What you are asked to do
Duplicate, word for word, the lines of the data from the one containing "median 20.5, box" through the one containing "Do Wave Tutoring", including both of those lines.

Source records
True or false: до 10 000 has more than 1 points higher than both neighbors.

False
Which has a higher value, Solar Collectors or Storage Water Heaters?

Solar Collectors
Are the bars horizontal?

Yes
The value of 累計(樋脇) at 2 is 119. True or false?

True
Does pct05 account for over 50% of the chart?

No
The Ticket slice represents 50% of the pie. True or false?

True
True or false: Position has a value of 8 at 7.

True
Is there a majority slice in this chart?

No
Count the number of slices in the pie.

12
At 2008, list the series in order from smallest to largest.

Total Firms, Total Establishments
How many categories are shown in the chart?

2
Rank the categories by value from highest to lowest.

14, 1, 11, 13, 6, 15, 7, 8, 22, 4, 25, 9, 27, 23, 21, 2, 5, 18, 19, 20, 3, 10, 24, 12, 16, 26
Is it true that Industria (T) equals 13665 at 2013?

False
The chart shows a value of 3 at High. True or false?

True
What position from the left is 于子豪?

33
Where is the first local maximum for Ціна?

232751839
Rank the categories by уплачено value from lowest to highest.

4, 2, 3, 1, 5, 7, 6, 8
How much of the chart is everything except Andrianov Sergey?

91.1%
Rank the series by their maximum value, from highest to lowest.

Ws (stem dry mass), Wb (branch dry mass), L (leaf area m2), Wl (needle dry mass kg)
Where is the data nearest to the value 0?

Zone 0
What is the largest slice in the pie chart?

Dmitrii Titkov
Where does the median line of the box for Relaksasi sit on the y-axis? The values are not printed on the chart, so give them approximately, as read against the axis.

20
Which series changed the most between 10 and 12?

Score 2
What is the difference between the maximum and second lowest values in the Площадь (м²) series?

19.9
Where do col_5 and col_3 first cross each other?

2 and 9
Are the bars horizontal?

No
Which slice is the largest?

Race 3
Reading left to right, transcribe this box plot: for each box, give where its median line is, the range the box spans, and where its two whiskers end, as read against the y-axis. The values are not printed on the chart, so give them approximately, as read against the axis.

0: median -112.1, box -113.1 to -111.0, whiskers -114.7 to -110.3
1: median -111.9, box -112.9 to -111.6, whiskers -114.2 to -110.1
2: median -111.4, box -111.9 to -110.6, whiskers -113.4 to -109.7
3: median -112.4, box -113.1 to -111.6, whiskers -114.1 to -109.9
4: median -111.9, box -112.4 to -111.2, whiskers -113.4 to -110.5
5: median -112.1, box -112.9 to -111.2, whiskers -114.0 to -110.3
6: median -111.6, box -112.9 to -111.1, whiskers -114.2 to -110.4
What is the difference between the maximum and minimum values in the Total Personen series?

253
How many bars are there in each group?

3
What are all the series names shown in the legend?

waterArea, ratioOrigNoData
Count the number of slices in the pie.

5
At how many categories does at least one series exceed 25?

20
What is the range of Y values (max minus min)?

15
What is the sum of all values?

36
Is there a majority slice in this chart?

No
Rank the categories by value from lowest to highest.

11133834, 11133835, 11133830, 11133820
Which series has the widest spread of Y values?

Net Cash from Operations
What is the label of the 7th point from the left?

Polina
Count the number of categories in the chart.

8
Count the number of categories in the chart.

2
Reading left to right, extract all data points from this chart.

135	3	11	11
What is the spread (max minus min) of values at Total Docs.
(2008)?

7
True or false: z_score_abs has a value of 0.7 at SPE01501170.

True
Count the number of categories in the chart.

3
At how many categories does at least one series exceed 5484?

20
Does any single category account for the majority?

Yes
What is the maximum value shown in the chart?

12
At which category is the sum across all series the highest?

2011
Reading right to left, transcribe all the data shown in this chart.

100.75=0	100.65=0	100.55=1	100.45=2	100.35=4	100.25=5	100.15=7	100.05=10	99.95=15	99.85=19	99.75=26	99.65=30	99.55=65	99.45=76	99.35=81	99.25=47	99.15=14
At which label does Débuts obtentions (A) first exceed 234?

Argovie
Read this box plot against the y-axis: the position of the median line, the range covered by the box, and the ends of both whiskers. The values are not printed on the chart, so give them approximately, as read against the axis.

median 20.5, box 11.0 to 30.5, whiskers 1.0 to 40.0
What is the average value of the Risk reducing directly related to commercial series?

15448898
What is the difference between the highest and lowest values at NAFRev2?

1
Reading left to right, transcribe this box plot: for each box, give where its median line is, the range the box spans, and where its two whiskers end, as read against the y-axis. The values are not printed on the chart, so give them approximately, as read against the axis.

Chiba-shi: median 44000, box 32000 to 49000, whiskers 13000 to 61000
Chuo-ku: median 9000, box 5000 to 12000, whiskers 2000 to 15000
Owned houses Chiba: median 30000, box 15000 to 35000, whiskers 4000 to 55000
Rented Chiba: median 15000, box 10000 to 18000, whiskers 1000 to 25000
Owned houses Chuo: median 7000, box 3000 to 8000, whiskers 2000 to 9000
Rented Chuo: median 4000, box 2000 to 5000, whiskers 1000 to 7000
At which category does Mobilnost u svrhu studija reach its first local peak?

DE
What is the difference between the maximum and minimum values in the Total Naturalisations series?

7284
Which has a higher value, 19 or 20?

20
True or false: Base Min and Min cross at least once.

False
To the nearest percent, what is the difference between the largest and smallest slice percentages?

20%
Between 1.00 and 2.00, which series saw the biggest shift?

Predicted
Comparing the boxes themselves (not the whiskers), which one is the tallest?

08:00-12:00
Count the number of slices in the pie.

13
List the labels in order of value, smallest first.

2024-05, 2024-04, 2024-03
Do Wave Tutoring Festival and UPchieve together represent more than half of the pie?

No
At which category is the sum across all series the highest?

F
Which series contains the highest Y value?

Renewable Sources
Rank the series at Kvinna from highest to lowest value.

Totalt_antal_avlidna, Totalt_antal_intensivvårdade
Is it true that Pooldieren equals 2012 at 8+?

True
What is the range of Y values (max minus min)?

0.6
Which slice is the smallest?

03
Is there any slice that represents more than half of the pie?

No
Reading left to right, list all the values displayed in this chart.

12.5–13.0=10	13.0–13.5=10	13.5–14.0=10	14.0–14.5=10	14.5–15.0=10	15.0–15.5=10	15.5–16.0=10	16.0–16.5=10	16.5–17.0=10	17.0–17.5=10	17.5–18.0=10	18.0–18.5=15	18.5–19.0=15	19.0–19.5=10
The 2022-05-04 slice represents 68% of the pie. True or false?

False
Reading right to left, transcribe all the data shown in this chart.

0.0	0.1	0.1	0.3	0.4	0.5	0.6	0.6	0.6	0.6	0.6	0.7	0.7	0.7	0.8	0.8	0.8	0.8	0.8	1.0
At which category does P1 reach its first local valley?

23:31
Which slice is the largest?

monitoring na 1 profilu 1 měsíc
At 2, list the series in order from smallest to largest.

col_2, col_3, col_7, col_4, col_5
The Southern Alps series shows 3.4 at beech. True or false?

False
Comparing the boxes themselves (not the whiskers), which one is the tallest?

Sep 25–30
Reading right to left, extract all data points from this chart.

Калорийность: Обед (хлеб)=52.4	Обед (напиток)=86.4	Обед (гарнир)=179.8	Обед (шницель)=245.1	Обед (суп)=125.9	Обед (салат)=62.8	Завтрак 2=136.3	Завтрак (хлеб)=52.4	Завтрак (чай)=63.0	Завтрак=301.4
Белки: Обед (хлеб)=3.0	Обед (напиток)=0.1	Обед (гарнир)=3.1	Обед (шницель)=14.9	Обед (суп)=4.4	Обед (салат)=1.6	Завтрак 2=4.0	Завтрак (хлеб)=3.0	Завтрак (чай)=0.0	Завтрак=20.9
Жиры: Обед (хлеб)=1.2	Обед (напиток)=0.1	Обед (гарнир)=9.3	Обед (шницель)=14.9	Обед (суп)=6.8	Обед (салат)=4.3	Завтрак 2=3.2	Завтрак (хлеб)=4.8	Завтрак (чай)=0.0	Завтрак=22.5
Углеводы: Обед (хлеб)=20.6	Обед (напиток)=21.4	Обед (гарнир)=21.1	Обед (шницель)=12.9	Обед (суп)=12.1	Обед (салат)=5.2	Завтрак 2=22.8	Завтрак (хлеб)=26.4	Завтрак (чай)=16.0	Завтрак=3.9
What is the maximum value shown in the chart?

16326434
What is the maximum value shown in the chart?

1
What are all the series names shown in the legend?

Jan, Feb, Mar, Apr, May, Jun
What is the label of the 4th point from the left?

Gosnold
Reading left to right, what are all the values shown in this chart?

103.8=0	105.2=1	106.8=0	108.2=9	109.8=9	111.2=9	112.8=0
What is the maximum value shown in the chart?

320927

Solution to the problem
median 20.5, box 11.0 to 30.5, whiskers 1.0 to 40.0
What is the average value of the Risk reducing directly related to commercial series?

15448898
What is the difference between the highest and lowest values at NAFRev2?

1
Reading left to right, transcribe this box plot: for each box, give where its median line is, the range the box spans, and where its two whiskers end, as read against the y-axis. The values are not printed on the chart, so give them approximately, as read against the axis.

Chiba-shi: median 44000, box 32000 to 49000, whiskers 13000 to 61000
Chuo-ku: median 9000, box 5000 to 12000, whiskers 2000 to 15000
Owned houses Chiba: median 30000, box 15000 to 35000, whiskers 4000 to 55000
Rented Chiba: median 15000, box 10000 to 18000, whiskers 1000 to 25000
Owned houses Chuo: median 7000, box 3000 to 8000, whiskers 2000 to 9000
Rented Chuo: median 4000, box 2000 to 5000, whiskers 1000 to 7000
At which category does Mobilnost u svrhu studija reach its first local peak?

DE
What is the difference between the maximum and minimum values in the Total Naturalisations series?

7284
Which has a higher value, 19 or 20?

20
True or false: Base Min and Min cross at least once.

False
To the nearest percent, what is the difference between the largest and smallest slice percentages?

20%
Between 1.00 and 2.00, which series saw the biggest shift?

Predicted
Comparing the boxes themselves (not the whiskers), which one is the tallest?

08:00-12:00
Count the number of slices in the pie.

13
List the labels in order of value, smallest first.

2024-05, 2024-04, 2024-03
Do Wave Tutoring Festival and UPchieve together represent more than half of the pie?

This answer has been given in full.